**PAGE TEXT:**
★ ★ ★

- Poster
- Directed by: R. Krishnan S. Panju
- Written by: Javar Seetharaman
- Based on: Kuzhandaiyum Deivamum (1965 film), The Parent Trap (1961 film) and Lisa and Lottie by Erich Kästner
- Produced by: M. Murugan, M. Kumaran, M. Saravanan M. Balasubramaniam M. S. Guhan
- Starring: Mala Sinha Biswajeet Mehmood Om Prakash Neetu Singh
- Cinematography: S. Maruthi Rao
- Edited by: S. Panjabi R. Vittal
- Music by: Ravi
- Production company: AVM Productions
- Distributed by: Ultra Films
- Release date: 1 March 1968;
- Country: India
- Language: Hindi

= Do Kaliyan =

1968 Indian film

Do Kaliyaan (/hi/ ) is a 1968 Indian Hindi-language film directed by R. Krishnan and S. Panju. The film stars Mala Sinha, Biswajeet, Mehmood, Om Prakash and Neetu Singh, credited as Baby Sonia. It is a remake of the 1965 Tamil film Kuzhandaiyum Deivamum which itself was based on the 1961 American film The Parent Trap, based on Erich Kästner's 1949 German novel Lisa and Lottie (Das doppelte Lottchen).

★ ★ ★

**LISTED RECORDS:**
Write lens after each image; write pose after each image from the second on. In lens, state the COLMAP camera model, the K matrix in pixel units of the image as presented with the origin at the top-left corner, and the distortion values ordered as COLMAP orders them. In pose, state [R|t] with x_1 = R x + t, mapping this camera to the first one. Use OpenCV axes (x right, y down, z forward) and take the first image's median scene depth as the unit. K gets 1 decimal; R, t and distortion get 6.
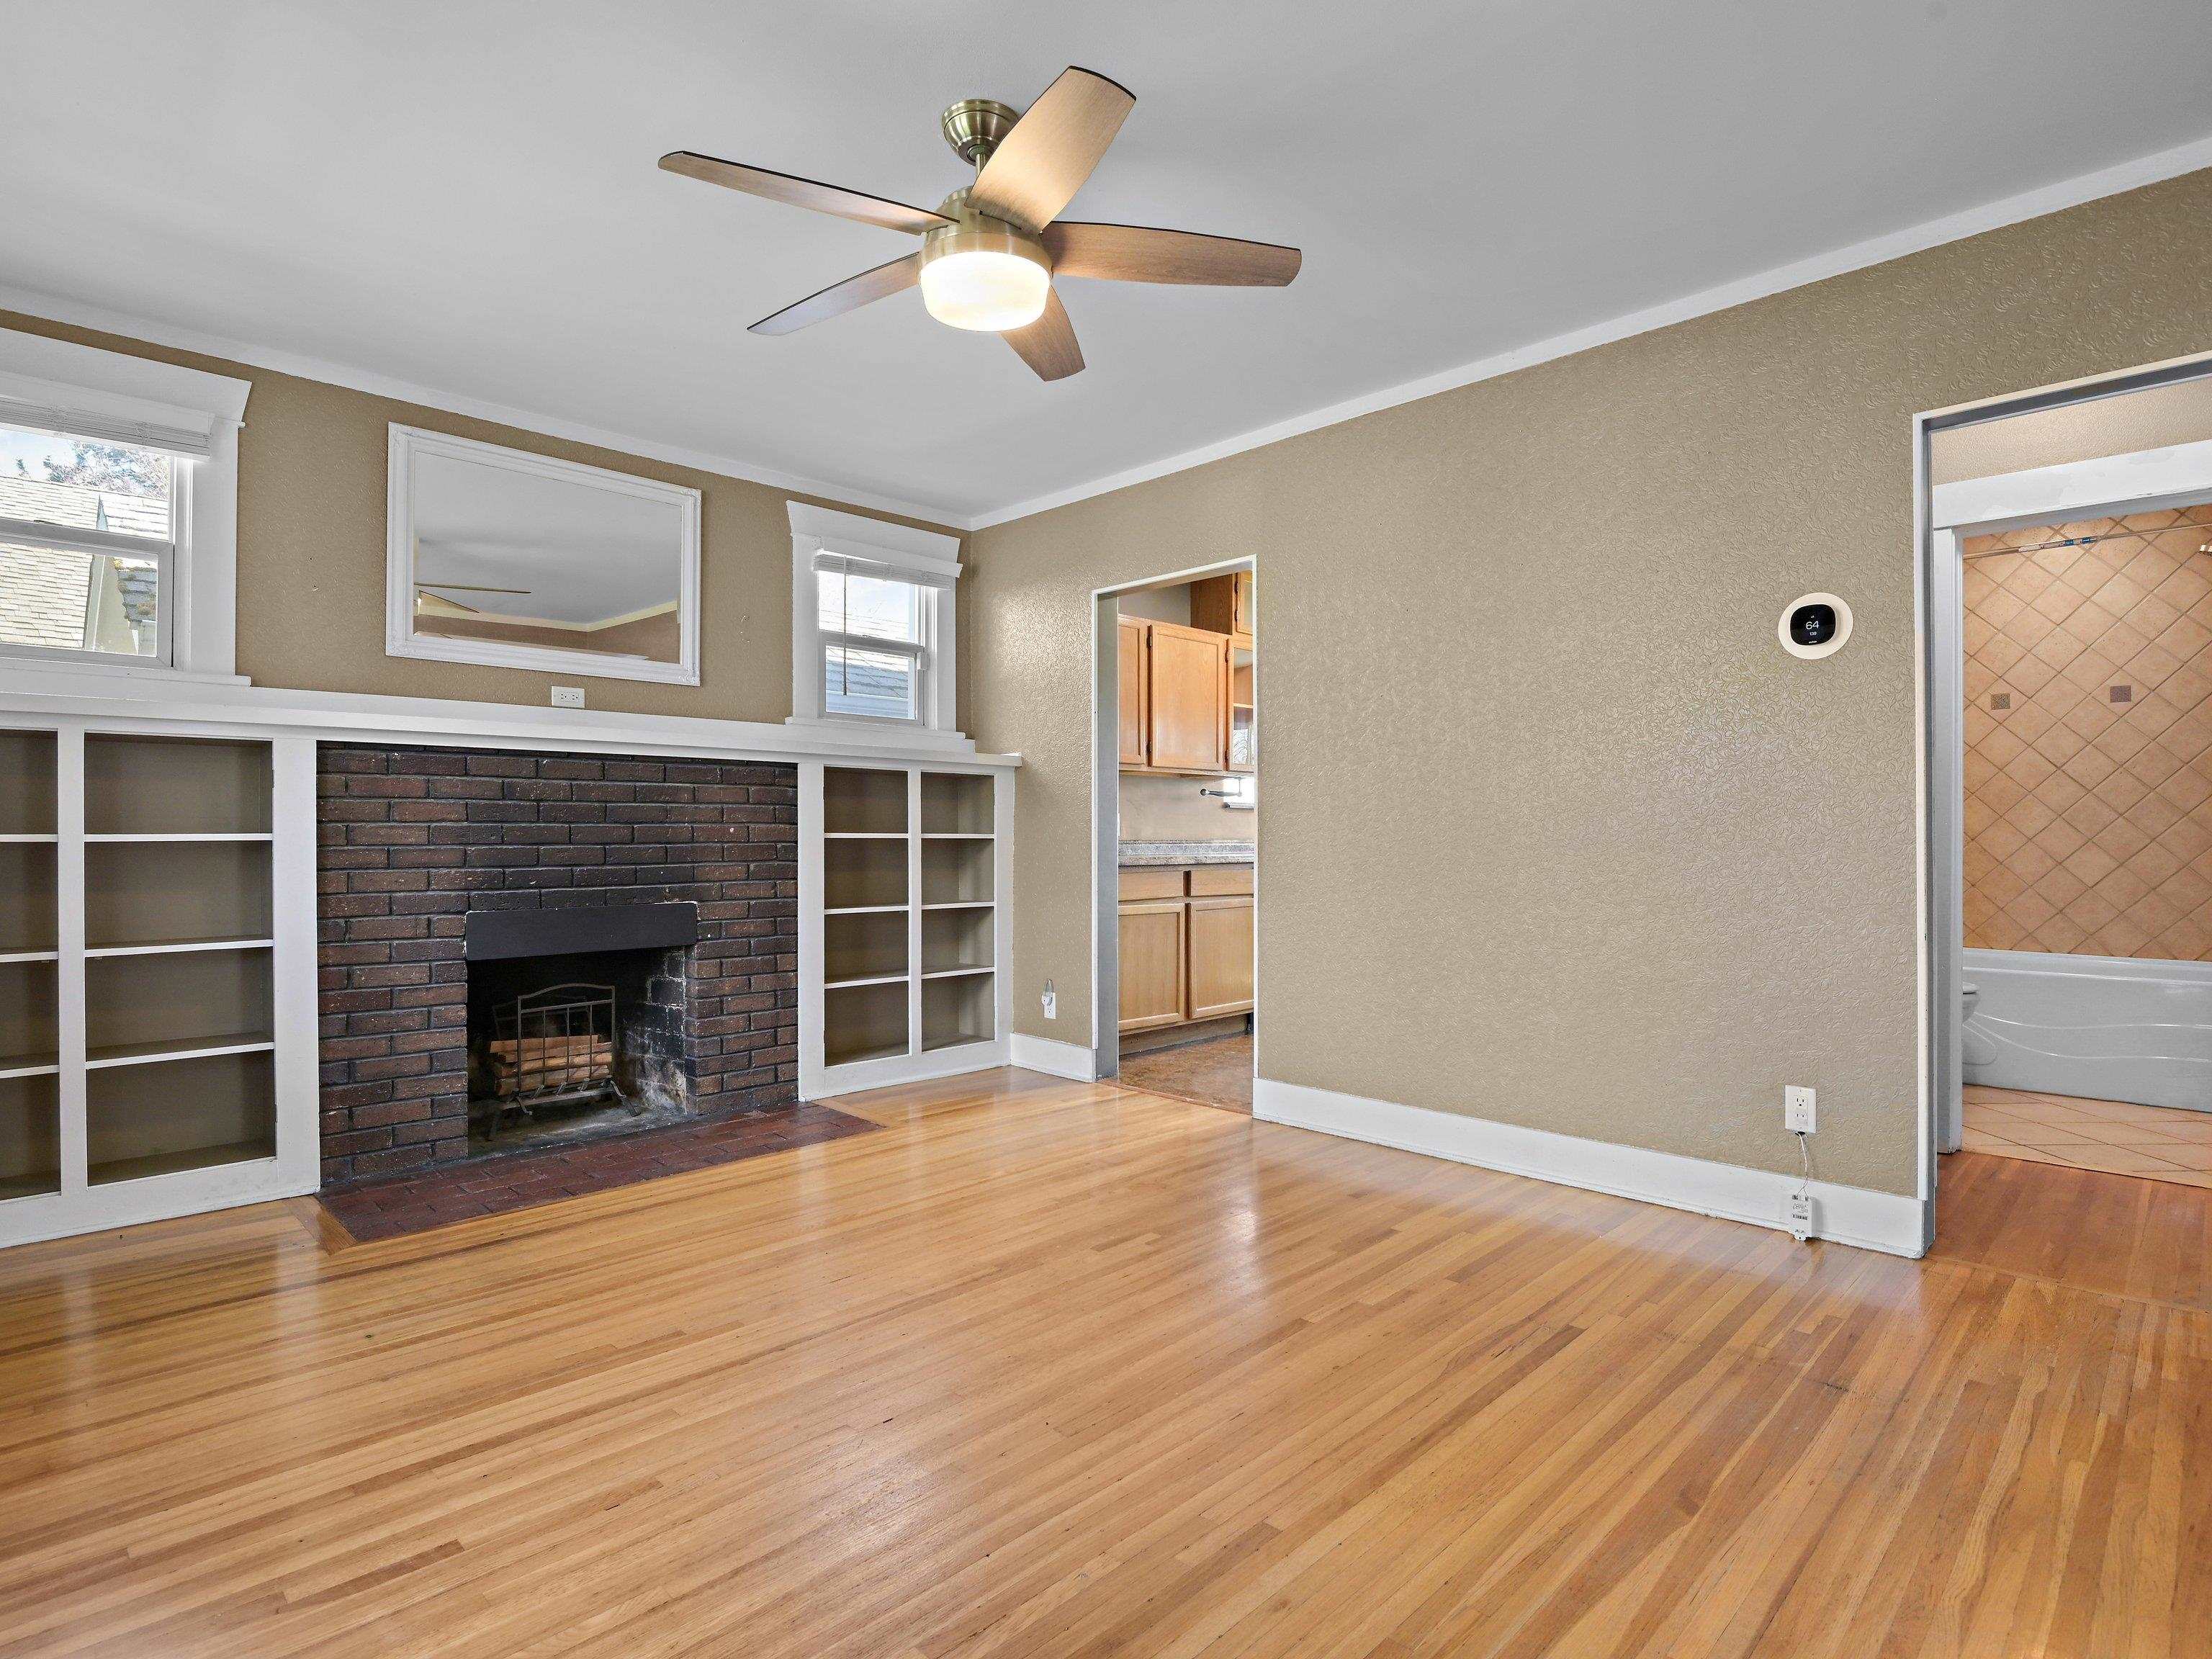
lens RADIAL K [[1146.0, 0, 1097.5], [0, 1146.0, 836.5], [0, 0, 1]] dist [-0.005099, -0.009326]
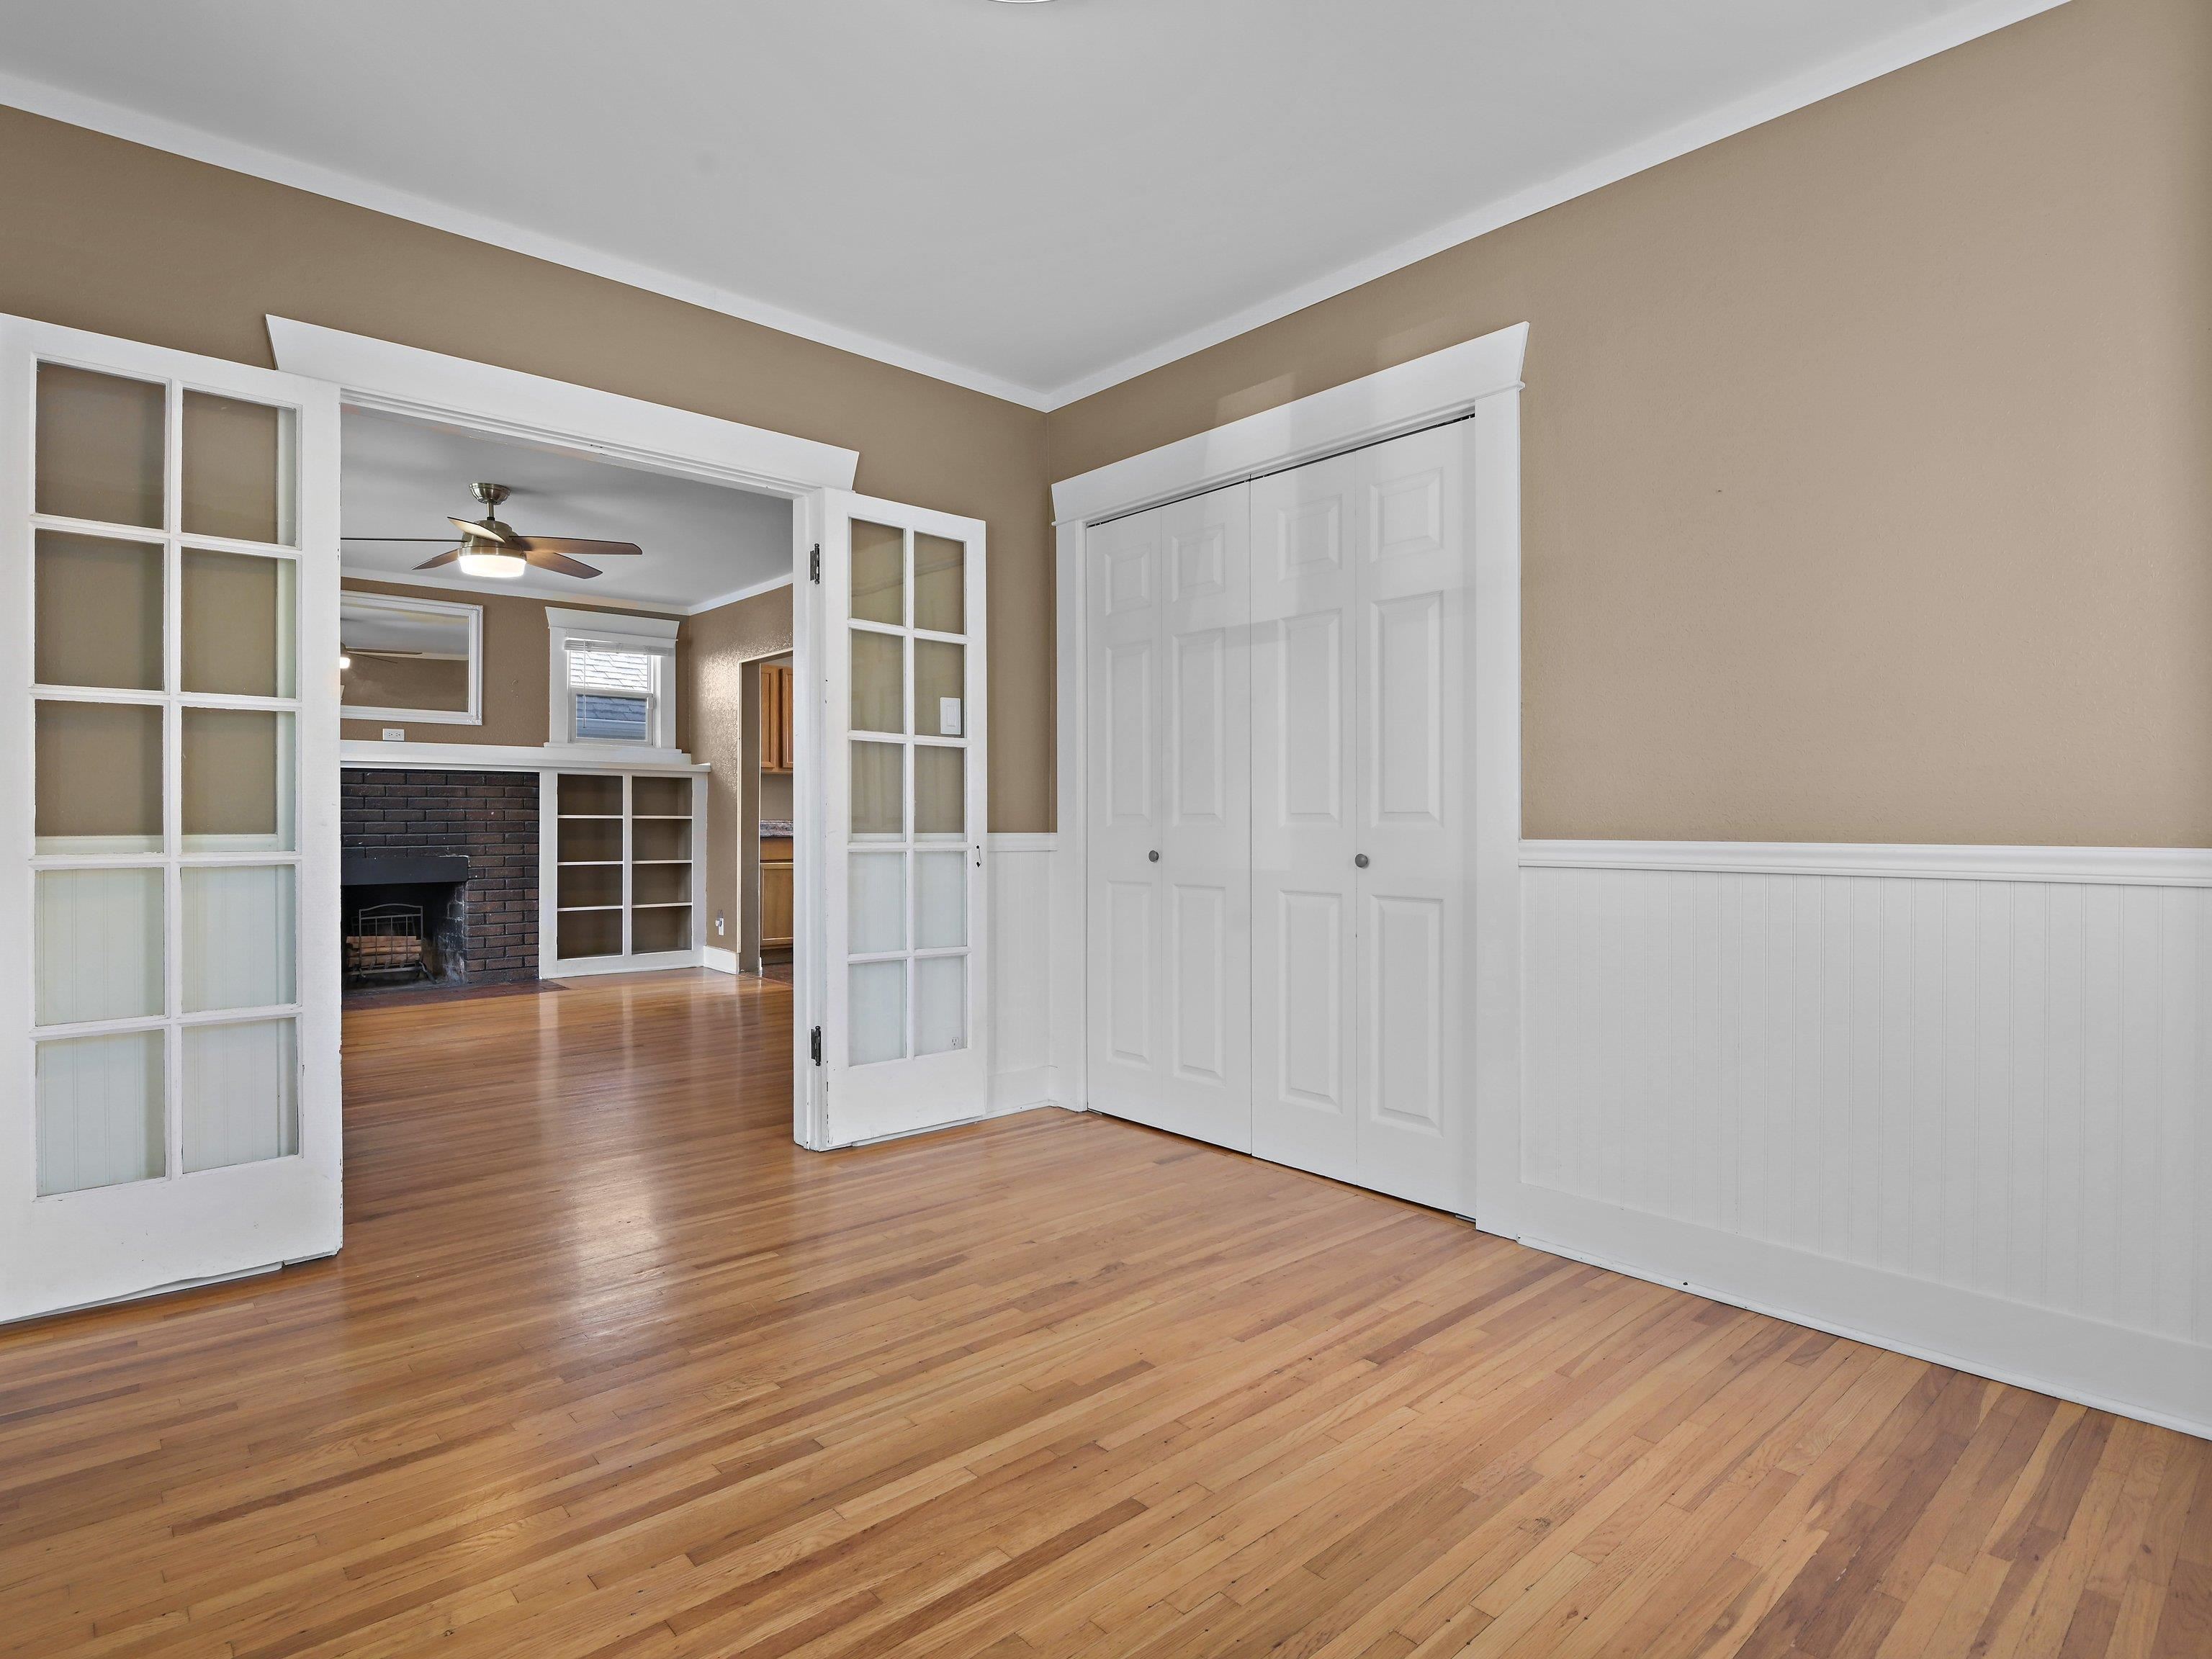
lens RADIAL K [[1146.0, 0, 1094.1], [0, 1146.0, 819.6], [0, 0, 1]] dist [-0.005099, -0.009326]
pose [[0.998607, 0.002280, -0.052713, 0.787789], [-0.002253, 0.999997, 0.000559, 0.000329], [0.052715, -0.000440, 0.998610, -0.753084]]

★ ★ ★

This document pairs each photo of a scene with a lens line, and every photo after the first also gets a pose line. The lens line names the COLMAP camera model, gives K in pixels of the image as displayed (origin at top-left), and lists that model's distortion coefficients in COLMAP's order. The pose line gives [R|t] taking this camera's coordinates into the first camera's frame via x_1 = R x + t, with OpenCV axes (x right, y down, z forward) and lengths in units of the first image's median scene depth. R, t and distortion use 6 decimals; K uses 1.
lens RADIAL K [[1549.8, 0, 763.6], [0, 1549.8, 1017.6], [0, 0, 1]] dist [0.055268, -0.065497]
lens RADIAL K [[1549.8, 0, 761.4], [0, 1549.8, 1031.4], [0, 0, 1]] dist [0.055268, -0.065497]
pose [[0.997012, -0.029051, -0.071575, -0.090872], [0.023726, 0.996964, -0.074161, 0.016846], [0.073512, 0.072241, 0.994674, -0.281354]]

★ ★ ★

**WHAT THIS TASK INVOLVES:**
Copy out the whole Do Kaliyan page text word for word.

**PROBLEM SOLUTION:**
- Poster
- Directed by: R. Krishnan S. Panju
- Written by: Javar Seetharaman
- Based on: Kuzhandaiyum Deivamum (1965 film), The Parent Trap (1961 film) and Lisa and Lottie by Erich Kästner
- Produced by: M. Murugan, M. Kumaran, M. Saravanan M. Balasubramaniam M. S. Guhan
- Starring: Mala Sinha Biswajeet Mehmood Om Prakash Neetu Singh
- Cinematography: S. Maruthi Rao
- Edited by: S. Panjabi R. Vittal
- Music by: Ravi
- Production company: AVM Productions
- Distributed by: Ultra Films
- Release date: 1 March 1968;
- Country: India
- Language: Hindi

= Do Kaliyan =

1968 Indian film

Do Kaliyaan (/hi/ ) is a 1968 Indian Hindi-language film directed by R. Krishnan and S. Panju. The film stars Mala Sinha, Biswajeet, Mehmood, Om Prakash and Neetu Singh, credited as Baby Sonia. It is a remake of the 1965 Tamil film Kuzhandaiyum Deivamum which itself was based on the 1961 American film The Parent Trap, based on Erich Kästner's 1949 German novel Lisa and Lottie (Das doppelte Lottchen).